We have yet to see the knock-on consequences of all of this consolidation in college sports, but I fear it will be very damaging. The big games will always draw eyeballs, but very easy to see a world in which two super conferences lead to some of these programs that have historically had some success, becoming perennially middling clubs or doormats. Hard to keep your fanbase engaged and could lead to a lot more apathy both from the teams that got left by the wayside and the teams that are at the bottom of 20-school conferences.
Despite championships within MBB and WBB within the purgatory years of the AAC, interest waned with no natural rivals to compete against. The games that mattered were those scheduled out of conference vs former Big East teams. KO did mismanage the program, but there was no juice there and interest waned because of the makeup of the opponents. Regional appeal matters, at least at the gate, and is more humane for the experience of who we still pretend to be “student athletes”.
The money is there now from standard media distribution, but it will not be the case in 10 years when streaming is the dominant form or some whacko ESPN brain implant comes to fruition. It’s not wrong to pursue entry into a P? Conference, but we must recognize it isn’t salvation over even a 20 year timeframe either. Change will be the only constant, history and tradition be damned.

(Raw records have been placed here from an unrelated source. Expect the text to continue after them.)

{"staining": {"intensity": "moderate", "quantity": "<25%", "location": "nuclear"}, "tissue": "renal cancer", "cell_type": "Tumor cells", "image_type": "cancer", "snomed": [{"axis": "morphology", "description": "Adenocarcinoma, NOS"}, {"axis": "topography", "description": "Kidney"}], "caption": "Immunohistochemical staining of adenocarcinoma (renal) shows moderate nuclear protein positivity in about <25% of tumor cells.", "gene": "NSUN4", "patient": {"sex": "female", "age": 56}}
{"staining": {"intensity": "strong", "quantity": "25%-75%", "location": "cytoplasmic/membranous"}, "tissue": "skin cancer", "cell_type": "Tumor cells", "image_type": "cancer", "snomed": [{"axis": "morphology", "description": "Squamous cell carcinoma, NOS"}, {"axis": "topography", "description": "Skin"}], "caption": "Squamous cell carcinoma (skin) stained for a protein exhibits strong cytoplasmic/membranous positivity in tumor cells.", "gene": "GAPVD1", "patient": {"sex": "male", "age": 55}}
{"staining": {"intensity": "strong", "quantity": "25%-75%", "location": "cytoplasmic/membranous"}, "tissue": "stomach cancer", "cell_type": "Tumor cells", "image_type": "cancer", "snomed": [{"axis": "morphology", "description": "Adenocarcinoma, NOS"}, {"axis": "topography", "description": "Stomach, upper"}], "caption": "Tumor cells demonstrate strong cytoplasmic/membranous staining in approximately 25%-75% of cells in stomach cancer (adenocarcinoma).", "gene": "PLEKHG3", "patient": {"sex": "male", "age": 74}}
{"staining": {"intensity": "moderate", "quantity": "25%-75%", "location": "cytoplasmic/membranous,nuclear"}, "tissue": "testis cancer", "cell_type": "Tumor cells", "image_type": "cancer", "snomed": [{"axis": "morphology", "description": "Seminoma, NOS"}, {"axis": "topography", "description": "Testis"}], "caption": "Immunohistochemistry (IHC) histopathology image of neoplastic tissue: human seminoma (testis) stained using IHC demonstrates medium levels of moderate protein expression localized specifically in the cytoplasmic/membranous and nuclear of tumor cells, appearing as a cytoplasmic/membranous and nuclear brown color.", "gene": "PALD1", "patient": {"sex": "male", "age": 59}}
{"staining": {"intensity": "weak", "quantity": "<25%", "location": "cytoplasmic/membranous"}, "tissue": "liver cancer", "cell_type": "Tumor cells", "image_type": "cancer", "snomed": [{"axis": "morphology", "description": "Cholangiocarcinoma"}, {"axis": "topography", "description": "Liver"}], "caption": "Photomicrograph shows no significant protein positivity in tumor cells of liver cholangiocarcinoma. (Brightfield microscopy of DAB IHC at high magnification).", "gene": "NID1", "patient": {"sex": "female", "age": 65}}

As an aside it would be interesting to trace application numbers to UConn following championship years. Is winning a better bump to the bottom line and prestige of a university that helps academics, or is the conference a better engine to attract better students and research funding, or is it all mutually exclusive. There’s a PHD thesis out there for someone interested at investigating these dynamics and ultimately what success or membership brings to an higher education institution.